WHAT IS BEING ASKED —
The copy you produce must hold every record exactly, and none of the images.

(Transcribed page contents)
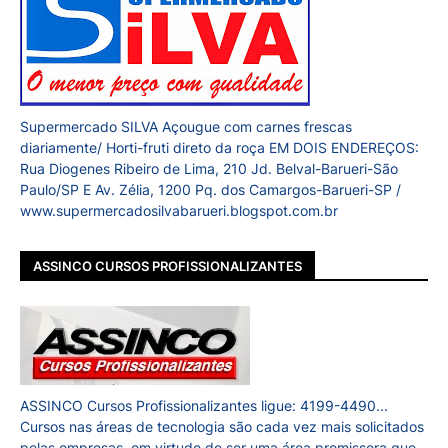
Supermercado SILVA Açougue com carnes frescas
diariamente/ Horti-fruti direto da roça EM DOIS ENDEREÇOS:
Rua Diogenes Ribeiro de Lima, 210 Jd. Belval-Barueri-São
Paulo/SP E Av. Zélia, 1200 Pq. dos Camargos-Barueri-SP /
www.supermercadosilvabarueri.blogspot.com.br
ASSINCO CURSOS PROFISSIONALIZANTES
ASSINCO Cursos Profissionalizantes ligue: 4199-4490...
Cursos nas áreas de tecnologia são cada vez mais solicitados
pelas empresas, em virtude de ser uma área promissora que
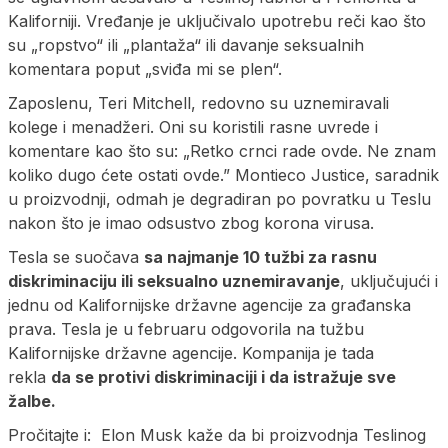
Kaliforniji. Vređanje je uključivalo upotrebu reči kao što
su „ropstvo“ ili „plantaža“ ili davanje seksualnih
komentara poput „sviđa mi se plen“.
Zaposlenu, Teri Mitchell, redovno su uznemiravali
kolege i menadžeri. Oni su koristili rasne uvrede i
komentare kao što su: „Retko crnci rade ovde. Ne znam
koliko dugo ćete ostati ovde.” Montieco Justice, saradnik
u proizvodnji, odmah je degradiran po povratku u Teslu
nakon što je imao odsustvo zbog korona virusa.
Tesla se suočava
sa najmanje 10 tužbi za rasnu
diskriminaciju ili seksualno uznemiravanje
, uključujući i
jednu od Kalifornijske državne agencije za građanska
prava. Tesla je u februaru odgovorila na tužbu
Kalifornijske državne agencije. Kompanija je tada
rekla
da se protivi diskriminaciji i da istražuje sve
žalbe.
Pročitajte i:
Elon Musk kaže da bi proizvodnja Teslinog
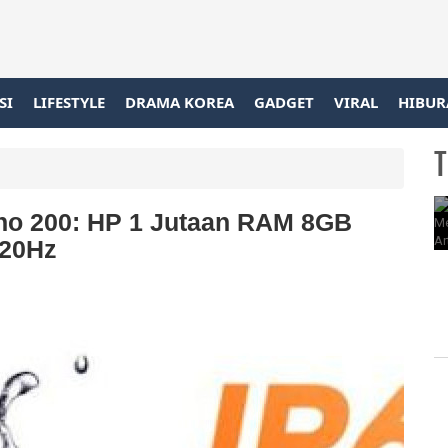
SI
LIFESTYLE
DRAMA KOREA
GADGET
VIRAL
HIBUR
T
Zeno 200: HP 1 Jutaan RAM 8GB
120Hz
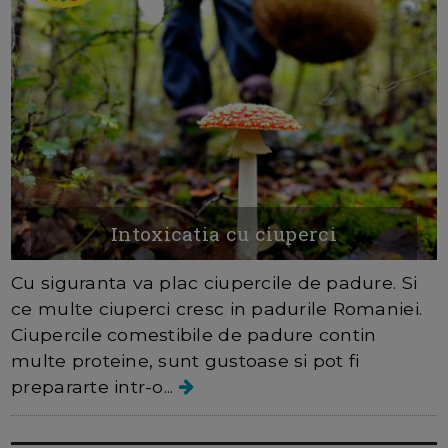
Intoxicatia cu ciuperci
Cu siguranta va plac ciupercile de padure. Si
ce multe ciuperci cresc in padurile Romaniei.
Ciupercile comestibile de padure contin
multe proteine, sunt gustoase si pot fi
prepararte intr-o...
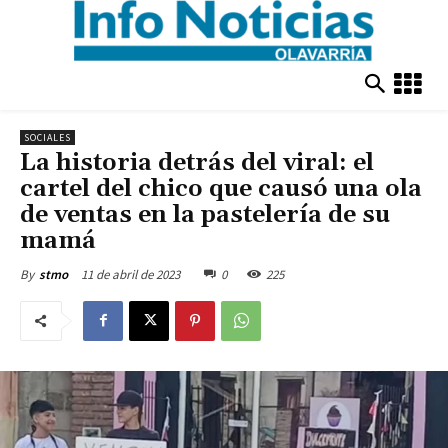
SOCIALES
La historia detrás del viral: el
cartel del chico que causó una ola
de ventas en la pastelería de su
mamá
11 de abril de 2023
0
225
By
stmo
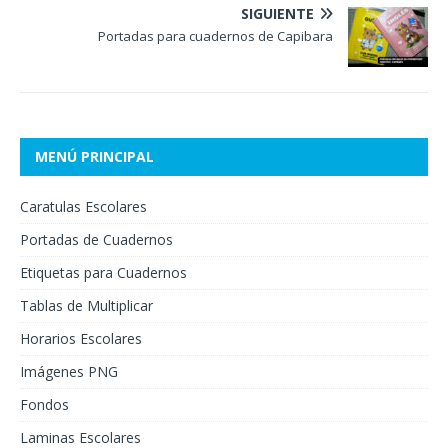
SIGUIENTE
Portadas para cuadernos de Capibara
MENÚ PRINCIPAL
Caratulas Escolares
Portadas de Cuadernos
Etiquetas para Cuadernos
Tablas de Multiplicar
Horarios Escolares
Imágenes PNG
Fondos
Laminas Escolares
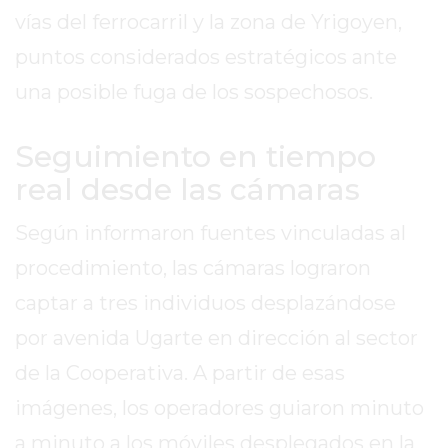
EL
vías del ferrocarril y la zona de Yrigoyen,
MEJOR
puntos considerados estratégicos ante
GIMNASIO
DE
una posible fuga de los sospechosos.
PERGAMINO
ENTRENAMIENTOS
Seguimiento en tiempo
SPORTCLUB
real desde las cámaras
VS.
POWERBODY
Según informaron fuentes vinculadas al
CLUB
procedimiento, las cámaras lograron
EN
captar a tres individuos desplazándose
PERGAMINO
UNNOBA
por avenida Ugarte en dirección al sector
DESCUENTOS
de la Cooperativa. A partir de esas
PRECIO
imágenes, los operadores guiaron minuto
GIMNASIO
PERGAMINO
a minuto a los móviles desplegados en la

TASK OUTPUT —
Supermercado SILVA Açougue com carnes frescas
diariamente/ Horti-fruti direto da roça EM DOIS ENDEREÇOS:
Rua Diogenes Ribeiro de Lima, 210 Jd. Belval-Barueri-São
Paulo/SP E Av. Zélia, 1200 Pq. dos Camargos-Barueri-SP /
www.supermercadosilvabarueri.blogspot.com.br
ASSINCO CURSOS PROFISSIONALIZANTES
ASSINCO Cursos Profissionalizantes ligue: 4199-4490...
Cursos nas áreas de tecnologia são cada vez mais solicitados
pelas empresas, em virtude de ser uma área promissora que
Kaliforniji. Vređanje je uključivalo upotrebu reči kao što
su „ropstvo“ ili „plantaža“ ili davanje seksualnih
komentara poput „sviđa mi se plen“.
Zaposlenu, Teri Mitchell, redovno su uznemiravali
kolege i menadžeri. Oni su koristili rasne uvrede i
komentare kao što su: „Retko crnci rade ovde. Ne znam
koliko dugo ćete ostati ovde.” Montieco Justice, saradnik
u proizvodnji, odmah je degradiran po povratku u Teslu
nakon što je imao odsustvo zbog korona virusa.
Tesla se suočava
sa najmanje 10 tužbi za rasnu
diskriminaciju ili seksualno uznemiravanje
, uključujući i
jednu od Kalifornijske državne agencije za građanska
prava. Tesla je u februaru odgovorila na tužbu
Kalifornijske državne agencije. Kompanija je tada
rekla
da se protivi diskriminaciji i da istražuje sve
žalbe.
Pročitajte i:
Elon Musk kaže da bi proizvodnja Teslinog
SI
LIFESTYLE
DRAMA KOREA
GADGET
VIRAL
HIBUR
T
Zeno 200: HP 1 Jutaan RAM 8GB
120Hz
Intoxicatia cu ciuperci
Cu siguranta va plac ciupercile de padure. Si
ce multe ciuperci cresc in padurile Romaniei.
Ciupercile comestibile de padure contin
multe proteine, sunt gustoase si pot fi
prepararte intr-o...
SOCIALES
La historia detrás del viral: el
cartel del chico que causó una ola
de ventas en la pastelería de su
mamá
11 de abril de 2023
0
225
By
stmo
SIGUIENTE
Portadas para cuadernos de Capibara
MENÚ PRINCIPAL
Caratulas Escolares
Portadas de Cuadernos
Etiquetas para Cuadernos
Tablas de Multiplicar
Horarios Escolares
Imágenes PNG
Fondos
Laminas Escolares
EL
vías del ferrocarril y la zona de Yrigoyen,
MEJOR
puntos considerados estratégicos ante
GIMNASIO
DE
una posible fuga de los sospechosos.
PERGAMINO
ENTRENAMIENTOS
Seguimiento en tiempo
SPORTCLUB
real desde las cámaras
VS.
POWERBODY
Según informaron fuentes vinculadas al
CLUB
procedimiento, las cámaras lograron
EN
captar a tres individuos desplazándose
PERGAMINO
UNNOBA
por avenida Ugarte en dirección al sector
DESCUENTOS
de la Cooperativa. A partir de esas
PRECIO
imágenes, los operadores guiaron minuto
GIMNASIO
PERGAMINO
a minuto a los móviles desplegados en la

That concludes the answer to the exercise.